In this study, smoking and hypertensive disorders were risk factors for SGA newborns in discordant dichorionic twin pregnancies. These results seemed to be similar to our previous study [3]. Compared with singleton pregnancies, 2 fetuses can cause a severe increase in intrauterine pressure, and then maternal blood pressure increases homeostatically as a substitute for the decline in uteroplacental perfusion [4]. Elevated maternal blood pressure in twin pregnancies reflects an additional demand for blood supply to the uterus. If the limit for intrauterine capacity to adapt to decreased uteroplacental perfusion is exceeded, it would be restricted because of morbid placental ischemic damage. In addition, harmful effects of smoking during pregnancy are also well known [5, 6]. For example, Salihu et al [6] reported that twins born to smokers weighed an average of 182 g less than those born to non-smokers and the risk for SGA was higher among twins born to smokers.

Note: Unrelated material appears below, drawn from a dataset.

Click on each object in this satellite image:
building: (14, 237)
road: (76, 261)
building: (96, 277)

Abnormal cord insertion such as velamentous/marginal cord insertion of the placenta has been also reported to be an important risk factor for growth discordance and/or growth restriction in twin pregnancies; this has been also observed to contribute to the adverse perinatal outcomes [7-10]. Although normally grown monochorionic and dichorionic twins with growth discordance are not associated with the adverse perinatal outcomes compared with normally grown concordant twins, the current results may also support these previous studies [7-10].

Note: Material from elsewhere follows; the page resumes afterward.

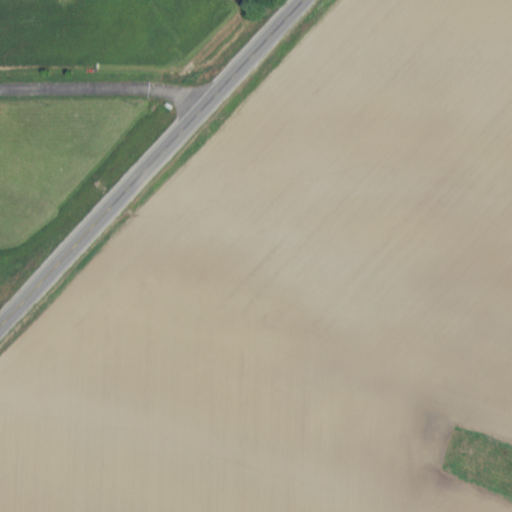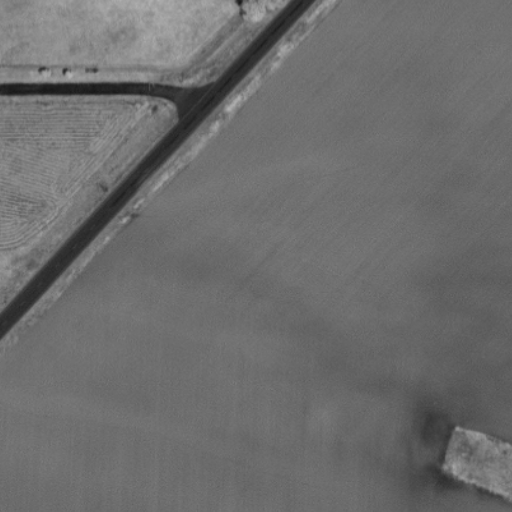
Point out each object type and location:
road: (104, 88)
road: (150, 163)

Based on the current findings, the presence of growth discordance or growth restriction is not an independent risk factor for adverse perinatal outcomes in monochorionic or dichorionic twin pregnancies. One reason could be the small sample in this study, because the power was only 6 cases of discordant AGA-AGA monochorionic twin pregnancies. Other possible reason is that the pathophysiologic significance in SGA in twin pregnancies with weight discordance is different from that in growth concordance. Because the average birth weights in the SGA in twin pregnancies with weight discordance is significantly lower than those in growth concordance (monochorionic twins: 1515 vs. 2067 g, P < 0.01; dichorionic twins: 1807 vs. 2209 g, P < 0.01). Therefore, the pathophysiologic changes in SGA twins may be significantly larger in pregnancies with growth discordance than those with growth concordance. Otherwise, the diagnostic criteria of SGA in twin pregnancies should be different from that in singleton pregnancies.
Conclusion
The presence of growth discordance or growth restriction may not be an independent risk factor for adverse perinatal outcomes in twin pregnancies.